Age discrimination rears its ugly head from time to time in work environments, and employees who are victims should do their best to expose their employer. How does age discrimination emerge in the workplace? Some ways include being passed over for a promotion, and a demotion or termination to clear the way for younger, lower-paid employees.
Federal law protects workers
In 2020, U.S. workers filed nearly 14,200 claims of age discrimination with the U.S. Equal Employment Opportunity Commission (EEOC). It marked the fifth year in a row that such claims had declined.
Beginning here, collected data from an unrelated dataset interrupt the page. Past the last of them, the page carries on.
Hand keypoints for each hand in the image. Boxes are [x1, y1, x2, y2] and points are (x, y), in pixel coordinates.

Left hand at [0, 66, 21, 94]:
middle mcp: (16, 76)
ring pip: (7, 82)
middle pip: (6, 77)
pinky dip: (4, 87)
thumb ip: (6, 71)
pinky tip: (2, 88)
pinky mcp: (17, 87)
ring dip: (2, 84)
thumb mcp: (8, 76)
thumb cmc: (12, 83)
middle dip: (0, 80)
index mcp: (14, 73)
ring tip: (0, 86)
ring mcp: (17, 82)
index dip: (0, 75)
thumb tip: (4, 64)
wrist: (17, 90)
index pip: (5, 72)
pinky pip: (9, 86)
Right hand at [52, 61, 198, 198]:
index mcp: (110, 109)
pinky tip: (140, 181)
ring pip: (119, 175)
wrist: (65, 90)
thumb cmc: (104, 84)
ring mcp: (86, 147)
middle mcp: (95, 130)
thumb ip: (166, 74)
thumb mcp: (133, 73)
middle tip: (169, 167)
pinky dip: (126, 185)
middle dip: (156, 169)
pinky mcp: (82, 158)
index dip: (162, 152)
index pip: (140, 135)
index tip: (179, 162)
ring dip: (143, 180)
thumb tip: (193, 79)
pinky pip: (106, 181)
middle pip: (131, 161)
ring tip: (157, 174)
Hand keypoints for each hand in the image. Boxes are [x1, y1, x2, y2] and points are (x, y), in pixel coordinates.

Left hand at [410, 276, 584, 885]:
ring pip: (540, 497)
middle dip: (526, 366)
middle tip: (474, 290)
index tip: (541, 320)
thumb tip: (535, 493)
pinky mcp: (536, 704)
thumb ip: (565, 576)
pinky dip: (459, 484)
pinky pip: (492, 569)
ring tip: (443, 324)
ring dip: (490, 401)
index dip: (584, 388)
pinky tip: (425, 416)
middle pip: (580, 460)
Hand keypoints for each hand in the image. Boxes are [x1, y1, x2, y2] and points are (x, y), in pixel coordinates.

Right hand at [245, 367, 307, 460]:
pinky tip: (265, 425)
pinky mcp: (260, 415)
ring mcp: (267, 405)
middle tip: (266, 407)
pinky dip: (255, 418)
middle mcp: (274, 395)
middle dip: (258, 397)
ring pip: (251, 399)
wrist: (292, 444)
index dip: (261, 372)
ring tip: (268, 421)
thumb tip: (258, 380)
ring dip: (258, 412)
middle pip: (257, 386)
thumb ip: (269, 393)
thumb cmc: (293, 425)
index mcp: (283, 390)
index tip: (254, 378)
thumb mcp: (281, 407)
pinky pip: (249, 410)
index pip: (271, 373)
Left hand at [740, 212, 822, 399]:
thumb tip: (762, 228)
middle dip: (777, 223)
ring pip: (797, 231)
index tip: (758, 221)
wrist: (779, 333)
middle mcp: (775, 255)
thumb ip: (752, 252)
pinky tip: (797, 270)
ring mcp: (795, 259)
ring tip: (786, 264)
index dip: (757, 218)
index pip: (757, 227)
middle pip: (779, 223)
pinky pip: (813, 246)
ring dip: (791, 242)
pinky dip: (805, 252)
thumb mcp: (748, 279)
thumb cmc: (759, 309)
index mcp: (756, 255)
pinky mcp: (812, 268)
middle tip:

Statistics dating back to 1997 showed that age discrimination claims with the EEOC peaked in 2008 with nearly 24,600 filings.
Despite the challenges in fighting age discrimination, workers should know that federal law is on their side. The Age Discrimination in Employment Act of 1967 protects workers who are 40 years of age and older from being ousted or demoted due to age. The law makes it illegal for employers to discriminate in work matters such as hiring, training, assignments, promotions, pay and benefits. However, loopholes have limited the law, which also lost some of its bite due to U.S. Supreme Court rulings through the years.
Difficult to prove
Age discrimination is difficult to prove. Employers do their best to conceal any defining moments that would show the company made blatant and hostile decisions in getting rid of older workers. Instead, employers claim reasons such as reorganization and cost-cutting in making their decisions.
In reality, these companies target workers who are 50 and older – the ones who often make the most money and have the best benefit plans. While employees of any gender face age discrimination on the job, women are confronted with this issue most often.
If you are the victim of age discrimination related to your employment, understand that federal law is on your side. Your legal battle will lay the path for others in a similar position.